• **TASK LIST**:
1 - According to the article on Envoy's xDS API, what does "xDS" stand for?
2 - Put the stretch of the rows from the line containing "family: Coccinellidae" through the line containing "genus: Cereus", both included, into a numbered list without blank lines.

• **EXTRACT TO READ**:
-=-=-
InfraRunBook
    Back to articles

    Envoy xDS API and Dynamic Configuration Explained

    Envoy
    Published: Apr 8, 2026
    Updated: Apr 8, 2026

    A deep-dive into Envoy's xDS API — how the discovery services work, why ADS ordering matters, and how to build a custom control plane for real production use.

    Envoy xDS API and Dynamic Configuration Explained

    What Is the xDS API?

    If you've spent time configuring Envoy, you've probably started with a YAML or JSON static config file and reloaded the proxy every time something changed. That works fine in development. In production — where upstream endpoints change every few seconds, TLS certificates rotate on a schedule, and traffic weights shift during deployments — reloading a proxy for every config change is a non-starter. The xDS API is Envoy's answer to that problem.

    xDS stands for "x Discovery Service," where x is a placeholder for any of several resource types. It's a family of gRPC (and optionally REST) APIs that allow an external control plane to stream configuration to one or more running Envoy instances in real time. When an endpoint becomes unhealthy, the control plane pushes an updated endpoint list over the xDS stream, and Envoy reconfigures itself — no restart, no downtime, no file change on disk.

    The design originated from Google's internal Stubby load balancing infrastructure and was adapted by Lyft when they built Envoy around 2015. The API was intentionally made generic enough that multiple control planes could implement it, and that's exactly what happened. Today Istio, Consul Connect, AWS App Mesh, and dozens of custom implementations all speak xDS. The current version is xDS v3 — if you're starting fresh, use v3. v2 is deprecated and the control plane ecosystem has moved on.
-=-=-
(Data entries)
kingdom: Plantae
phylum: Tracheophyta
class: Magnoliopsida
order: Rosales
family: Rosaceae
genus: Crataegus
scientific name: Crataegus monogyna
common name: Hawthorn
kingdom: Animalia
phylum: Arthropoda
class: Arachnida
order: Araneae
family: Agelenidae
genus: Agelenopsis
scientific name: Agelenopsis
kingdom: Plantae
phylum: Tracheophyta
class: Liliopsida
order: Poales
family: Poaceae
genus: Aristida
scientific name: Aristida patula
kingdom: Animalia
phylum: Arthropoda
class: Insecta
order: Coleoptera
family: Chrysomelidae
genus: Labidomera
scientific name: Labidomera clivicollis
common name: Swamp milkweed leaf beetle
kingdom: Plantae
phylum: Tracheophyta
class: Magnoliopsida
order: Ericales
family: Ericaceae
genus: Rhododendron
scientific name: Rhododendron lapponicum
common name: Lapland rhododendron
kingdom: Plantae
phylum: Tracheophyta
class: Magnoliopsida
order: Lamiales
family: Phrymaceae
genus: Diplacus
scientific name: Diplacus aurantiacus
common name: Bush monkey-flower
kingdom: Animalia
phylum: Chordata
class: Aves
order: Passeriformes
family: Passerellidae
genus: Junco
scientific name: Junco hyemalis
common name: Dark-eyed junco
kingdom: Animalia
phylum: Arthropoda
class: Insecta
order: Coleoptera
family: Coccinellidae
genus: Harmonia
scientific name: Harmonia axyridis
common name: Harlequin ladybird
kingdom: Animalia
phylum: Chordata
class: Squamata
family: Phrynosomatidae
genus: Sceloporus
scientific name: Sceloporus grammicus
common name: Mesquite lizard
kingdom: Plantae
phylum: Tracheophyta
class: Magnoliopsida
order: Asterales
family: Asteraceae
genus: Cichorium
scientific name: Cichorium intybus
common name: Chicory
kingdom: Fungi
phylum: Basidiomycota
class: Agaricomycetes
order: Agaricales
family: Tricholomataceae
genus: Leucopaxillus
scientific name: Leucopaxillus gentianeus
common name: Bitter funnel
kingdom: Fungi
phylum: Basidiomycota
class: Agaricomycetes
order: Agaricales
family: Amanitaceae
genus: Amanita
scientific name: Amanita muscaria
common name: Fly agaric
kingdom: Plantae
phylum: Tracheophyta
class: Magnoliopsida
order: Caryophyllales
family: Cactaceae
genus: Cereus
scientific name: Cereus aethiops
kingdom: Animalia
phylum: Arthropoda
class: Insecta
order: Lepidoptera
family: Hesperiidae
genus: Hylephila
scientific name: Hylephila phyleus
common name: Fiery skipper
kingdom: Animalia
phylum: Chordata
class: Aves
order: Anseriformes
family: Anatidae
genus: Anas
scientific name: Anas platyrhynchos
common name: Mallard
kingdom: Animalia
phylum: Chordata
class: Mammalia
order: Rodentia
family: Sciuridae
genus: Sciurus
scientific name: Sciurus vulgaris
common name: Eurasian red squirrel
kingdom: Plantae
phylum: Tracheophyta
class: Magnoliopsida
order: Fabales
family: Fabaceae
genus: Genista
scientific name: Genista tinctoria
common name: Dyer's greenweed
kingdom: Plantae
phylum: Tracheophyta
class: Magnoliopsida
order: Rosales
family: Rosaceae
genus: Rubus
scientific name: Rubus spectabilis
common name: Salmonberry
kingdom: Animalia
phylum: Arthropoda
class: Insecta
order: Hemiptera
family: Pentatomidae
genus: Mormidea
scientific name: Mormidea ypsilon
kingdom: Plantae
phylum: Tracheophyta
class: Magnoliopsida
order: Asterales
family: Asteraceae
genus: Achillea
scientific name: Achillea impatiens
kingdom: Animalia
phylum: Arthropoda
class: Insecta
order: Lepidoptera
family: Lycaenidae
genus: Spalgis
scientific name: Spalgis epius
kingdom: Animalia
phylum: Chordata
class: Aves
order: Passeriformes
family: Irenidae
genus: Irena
-=-=-
• **CORRECT ANSWERS**:
1 - "x Discovery Service," where x is a placeholder for any of several resource types.

2 -
1. family: Coccinellidae
2. genus: Harmonia
3. scientific name: Harmonia axyridis
4. common name: Harlequin ladybird
5. kingdom: Animalia
6. phylum: Chordata
7. class: Squamata
8. family: Phrynosomatidae
9. genus: Sceloporus
10. scientific name: Sceloporus grammicus
11. common name: Mesquite lizard
12. kingdom: Plantae
13. phylum: Tracheophyta
14. class: Magnoliopsida
15. order: Asterales
16. family: Asteraceae
17. genus: Cichorium
18. scientific name: Cichorium intybus
19. common name: Chicory
20. kingdom: Fungi
21. phylum: Basidiomycota
22. class: Agaricomycetes
23. order: Agaricales
24. family: Tricholomataceae
25. genus: Leucopaxillus
26. scientific name: Leucopaxillus gentianeus
27. common name: Bitter funnel
28. kingdom: Fungi
29. phylum: Basidiomycota
30. class: Agaricomycetes
31. order: Agaricales
32. family: Amanitaceae
33. genus: Amanita
34. scientific name: Amanita muscaria
35. common name: Fly agaric
36. kingdom: Plantae
37. phylum: Tracheophyta
38. class: Magnoliopsida
39. order: Caryophyllales
40. family: Cactaceae
41. genus: Cereus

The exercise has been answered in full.